• GOAL
Convert every line of the entries below into a Markdown table with the columns Row and Line, numbering the rows and skipping blank lines. Leave the pictures out of the table.

• AVAILABLE RECORDS
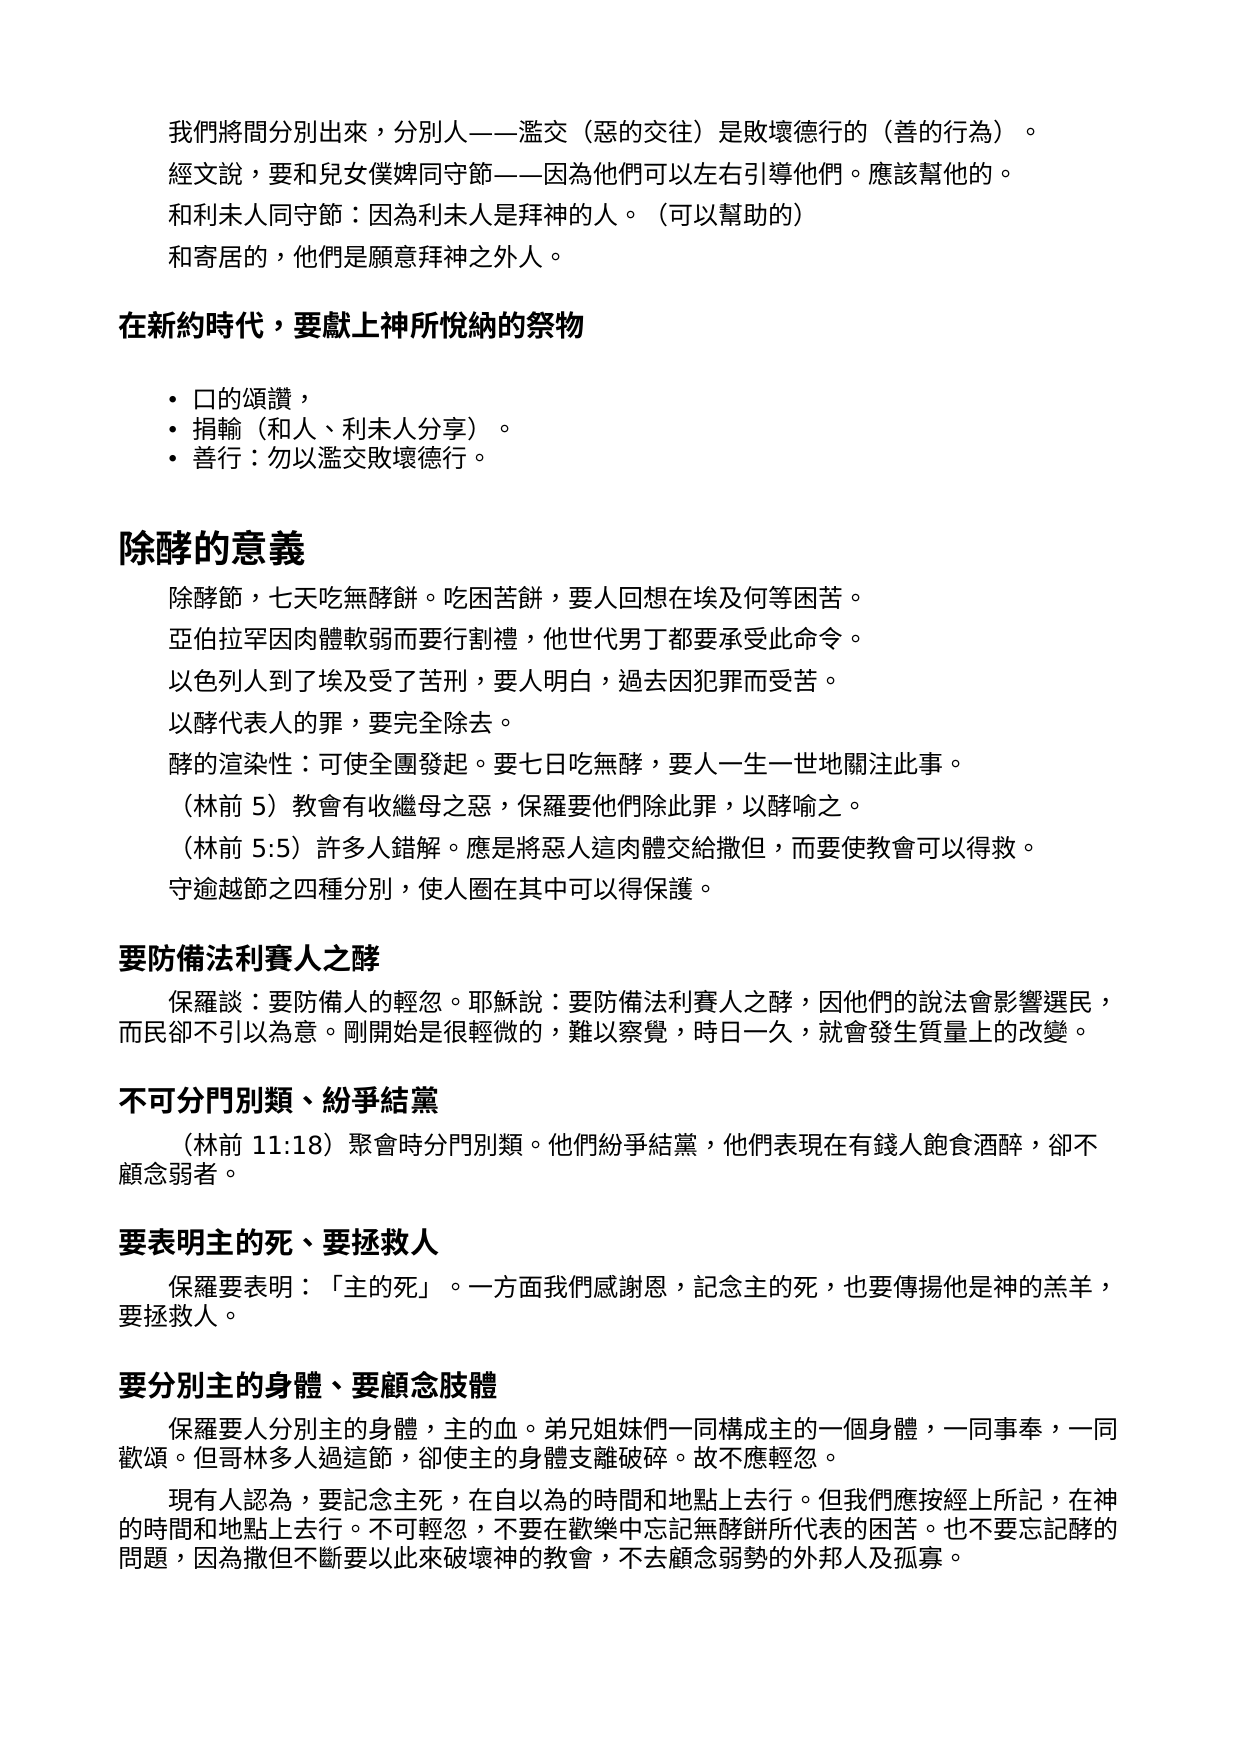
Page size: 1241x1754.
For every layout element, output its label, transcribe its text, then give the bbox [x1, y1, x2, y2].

text 守逾越節之四種分別，使人圈在其中可以得保護。 [118, 876, 1122, 905]
list 善行：勿以濫交敗壞德行。 [177, 444, 1122, 473]
text 酵的渲染性：可使全團發起。要七日吃無酵，要人一生一世地關注此事。 [118, 751, 1122, 780]
text 現有人認為，要記念主死，在自以為的時間和地點上去行。但我們應按經上所記，在神的時間和地點上去行。不可輕忽，不要在歡樂中忘記無酵餅所代表的困苦。也不要忘記酵的問題，因為撒但不斷要以此來破壞神的教會，不去顧念弱勢的外邦人及孤寡。 [118, 1486, 1122, 1574]
text 我們將間分別出來，分別人——濫交（惡的交往）是敗壞德行的（善的行為）。 [118, 118, 1122, 147]
subtitle 要分別主的身體、要顧念肢體 [118, 1369, 1122, 1403]
text 除酵節，七天吃無酵餅。吃困苦餅，要人回想在埃及何等困苦。 [118, 584, 1122, 613]
text 和利未人同守節：因為利未人是拜神的人。（可以幫助的） [118, 201, 1122, 231]
text 保羅要表明：「主的死」。一方面我們感謝恩，記念主的死，也要傳揚他是神的羔羊，要拯救人。 [118, 1273, 1122, 1332]
subtitle 不可分門別類、紛爭結黨 [118, 1084, 1122, 1118]
text 保羅談：要防備人的輕忽。耶穌說：要防備法利賽人之酵，因他們的說法會影響選民，而民卻不引以為意。剛開始是很輕微的，難以察覺，時日一久，就會發生質量上的改變。 [118, 989, 1122, 1047]
text （林前 11:18）聚會時分門別類。他們紛爭結黨，他們表現在有錢人飽食酒醉，卻不顧念弱者。 [118, 1131, 1122, 1189]
text 和寄居的，他們是願意拜神之外人。 [118, 243, 1122, 272]
text 以酵代表人的罪，要完全除去。 [118, 709, 1122, 738]
text 亞伯拉罕因肉體軟弱而要行割禮，他世代男丁都要承受此命令。 [118, 626, 1122, 655]
subtitle 除酵的意義 [118, 528, 1122, 571]
text 保羅要人分別主的身體，主的血。弟兄姐妹們一同構成主的一個身體，一同事奉，一同歡頌。但哥林多人過這節，卻使主的身體支離破碎。故不應輕忽。 [118, 1416, 1122, 1474]
text （林前 5:5）許多人錯解。應是將惡人這肉體交給撒但，而要使教會可以得救。 [118, 834, 1122, 863]
list 口的頌讚， [177, 386, 1122, 415]
text 經文說，要和兒女僕婢同守節——因為他們可以左右引導他們。應該幫他的。 [118, 160, 1122, 189]
list 捐輸（和人、利未人分享）。 [177, 415, 1122, 444]
subtitle 要防備法利賽人之酵 [118, 942, 1122, 976]
subtitle 在新約時代，要獻上神所悅納的祭物 [118, 310, 1122, 344]
text 以色列人到了埃及受了苦刑，要人明白，過去因犯罪而受苦。 [118, 667, 1122, 696]
text （林前 5）教會有收繼母之惡，保羅要他們除此罪，以酵喻之。 [118, 792, 1122, 821]
subtitle 要表明主的死、要拯救人 [118, 1227, 1122, 1261]
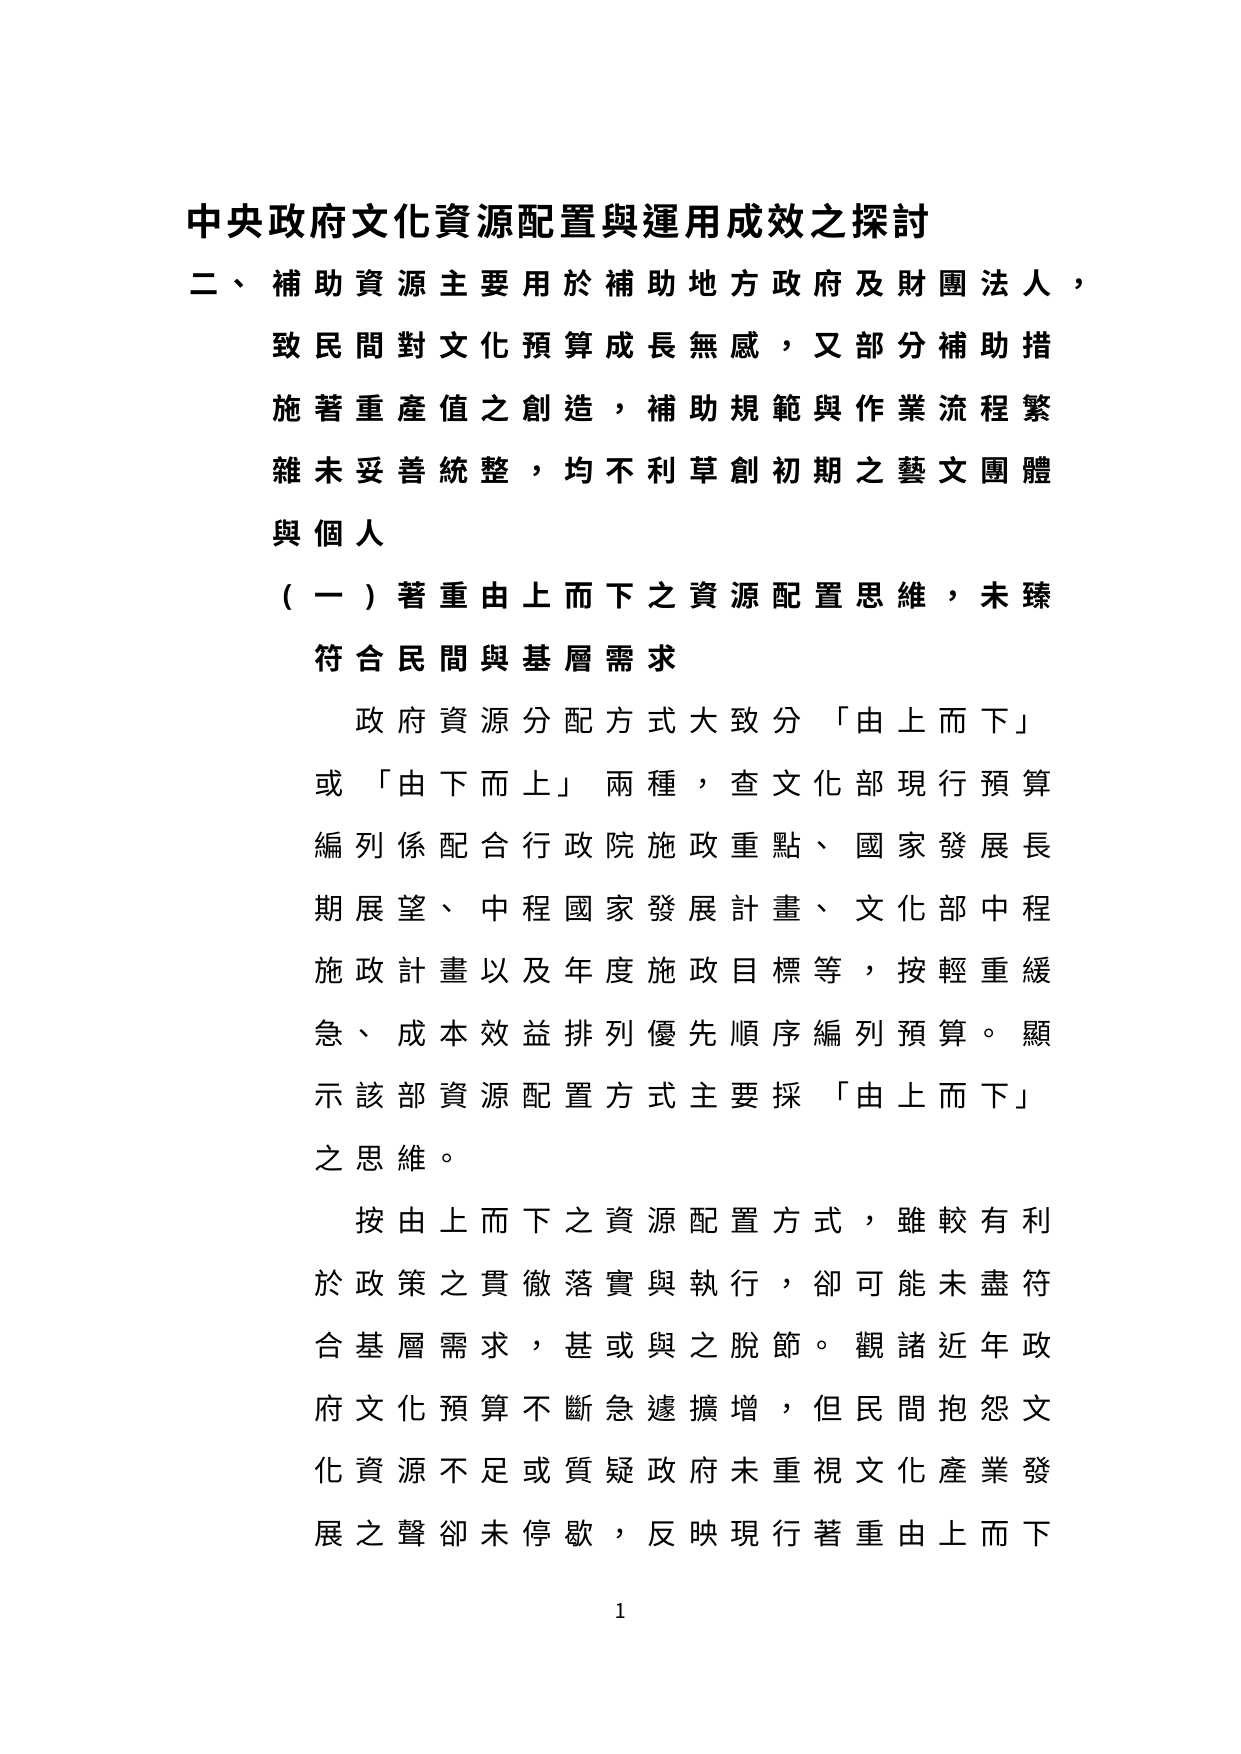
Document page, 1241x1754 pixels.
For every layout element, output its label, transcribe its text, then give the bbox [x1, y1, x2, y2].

• RESULT FOR THIS EXERCISE
| Row | Line |
|---|---|
| 1 | Page size: 1241x1754. |
| 2 | For every layout element, output its label, transcribe its text, then give the bbox [x1, y1, x2, y2]. |
| 3 | text 守逾越節之四種分別，使人圈在其中可以得保護。 [118, 876, 1122, 905] |
| 4 | list 善行：勿以濫交敗壞德行。 [177, 444, 1122, 473] |
| 5 | text 酵的渲染性：可使全團發起。要七日吃無酵，要人一生一世地關注此事。 [118, 751, 1122, 780] |
| 6 | text 現有人認為，要記念主死，在自以為的時間和地點上去行。但我們應按經上所記，在神的時間和地點上去行。不可輕忽，不要在歡樂中忘記無酵餅所代表的困苦。也不要忘記酵的問題，因為撒但不斷要以此來破壞神的教會，不去顧念弱勢的外邦人及孤寡。 [118, 1486, 1122, 1574] |
| 7 | text 我們將間分別出來，分別人——濫交（惡的交往）是敗壞德行的（善的行為）。 [118, 118, 1122, 147] |
| 8 | subtitle 要分別主的身體、要顧念肢體 [118, 1369, 1122, 1403] |
| 9 | text 除酵節，七天吃無酵餅。吃困苦餅，要人回想在埃及何等困苦。 [118, 584, 1122, 613] |
| 10 | text 和利未人同守節：因為利未人是拜神的人。（可以幫助的） [118, 201, 1122, 231] |
| 11 | text 保羅要表明：「主的死」。一方面我們感謝恩，記念主的死，也要傳揚他是神的羔羊，要拯救人。 [118, 1273, 1122, 1332] |
| 12 | subtitle 不可分門別類、紛爭結黨 [118, 1084, 1122, 1118] |
| 13 | text 保羅談：要防備人的輕忽。耶穌說：要防備法利賽人之酵，因他們的說法會影響選民，而民卻不引以為意。剛開始是很輕微的，難以察覺，時日一久，就會發生質量上的改變。 [118, 989, 1122, 1047] |
| 14 | text （林前 11:18）聚會時分門別類。他們紛爭結黨，他們表現在有錢人飽食酒醉，卻不顧念弱者。 [118, 1131, 1122, 1189] |
| 15 | text 和寄居的，他們是願意拜神之外人。 [118, 243, 1122, 272] |
| 16 | text 以酵代表人的罪，要完全除去。 [118, 709, 1122, 738] |
| 17 | text 亞伯拉罕因肉體軟弱而要行割禮，他世代男丁都要承受此命令。 [118, 626, 1122, 655] |
| 18 | subtitle 除酵的意義 [118, 528, 1122, 571] |
| 19 | text 保羅要人分別主的身體，主的血。弟兄姐妹們一同構成主的一個身體，一同事奉，一同歡頌。但哥林多人過這節，卻使主的身體支離破碎。故不應輕忽。 [118, 1416, 1122, 1474] |
| 20 | text （林前 5:5）許多人錯解。應是將惡人這肉體交給撒但，而要使教會可以得救。 [118, 834, 1122, 863] |
| 21 | list 口的頌讚， [177, 386, 1122, 415] |
| 22 | text 經文說，要和兒女僕婢同守節——因為他們可以左右引導他們。應該幫他的。 [118, 160, 1122, 189] |
| 23 | list 捐輸（和人、利未人分享）。 [177, 415, 1122, 444] |
| 24 | subtitle 要防備法利賽人之酵 [118, 942, 1122, 976] |
| 25 | subtitle 在新約時代，要獻上神所悅納的祭物 [118, 310, 1122, 344] |
| 26 | text 以色列人到了埃及受了苦刑，要人明白，過去因犯罪而受苦。 [118, 667, 1122, 696] |
| 27 | text （林前 5）教會有收繼母之惡，保羅要他們除此罪，以酵喻之。 [118, 792, 1122, 821] |
| 28 | subtitle 要表明主的死、要拯救人 [118, 1227, 1122, 1261] |
| 29 | Document page, 1241x1754 pixels. |
| 30 | For every layout element, output its label, transcribe its text, then give the bbox [x1, y1, x2, y2]. |